Abstract

A theory is presented to describe the linear baroclinic instability of coupled density fronts on a sloping continental shelf. The new baroclinic model equations used to study the instability process correspond to an ‘intermediate lengthscale’ dynamical balance. Specifically, the frontal dynamics, while geostrophic, is not quasigeostrophic because frontal height deflections are not small in comparison with the frontal scale height. The evolution of the frontal height is strongly coupled to the geostrophic pressure in the surrounding slope water through the hydrostatic balance which expresses the continuity of the dynamic pressures across the frontal interface.
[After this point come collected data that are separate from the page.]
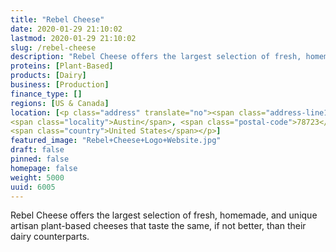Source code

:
 ```yaml
---
title: "Rebel Cheese"
date: 2020-01-29 21:10:02
lastmod: 2020-01-29 21:10:02
slug: /rebel-cheese
description: "Rebel Cheese offers the largest selection of fresh, homemade, and unique artisan plant-based cheeses that taste the same, if not better, than their dairy counterparts."
proteins: [Plant-Based]
products: [Dairy]
business: [Production]
finance_type: []
regions: [US & Canada]
location: [<p class="address" translate="no"><span class="address-line1">Aldrich Street</span><br>
<span class="locality">Austin</span>, <span class="postal-code">78723</span><br>
<span class="country">United States</span></p>]
featured_image: "Rebel+Cheese+Logo+Website.jpg"
draft: false
pinned: false
homepage: false
weight: 5000
uuid: 6005
---
```

<p>Rebel Cheese offers the largest selection of fresh, homemade, and unique artisan plant-based cheeses that taste the same, if not better, than their dairy counterparts.</p>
The deeper surrounding slope water evolves quasi-geostrophically and is coupled to the front by baroclinic vortex-tube stretching/compression associated with the perturbed density front (allowing the release of mean frontal potential energy) and the topographic vorticity gradient associated with the sloping bottom. It is shown that the baroclinic stability characteristics are principally determined by a so-called non-dimensional interaction parameter (denoted μ) which physically measures the ratio of the destabilizing baroclinic vortex-tube stretching/compression to the stabilizing topographic vorticity gradient. For a given along-front mode wavenumber it is shown that a minimum μ is required for instability. Several other general stability results are presented: necessary conditions for instability, growth rate and phase speed bounds, the existence of a high wavenumber cutoff, and a semicircle theorem for the unstable modes. The linear stability equations are solved exactly for a parabolic coupled density front and a detailed description of the spatial and temporal characteristics of the instabilities is given. For physically realistic parameter values the instabilities are manifested as amplifying topographic Rossby waves in the slope water, and on the density front the unstable perturbations take the form of amplifying anticyclones which have maximum amplitude on the offshore side.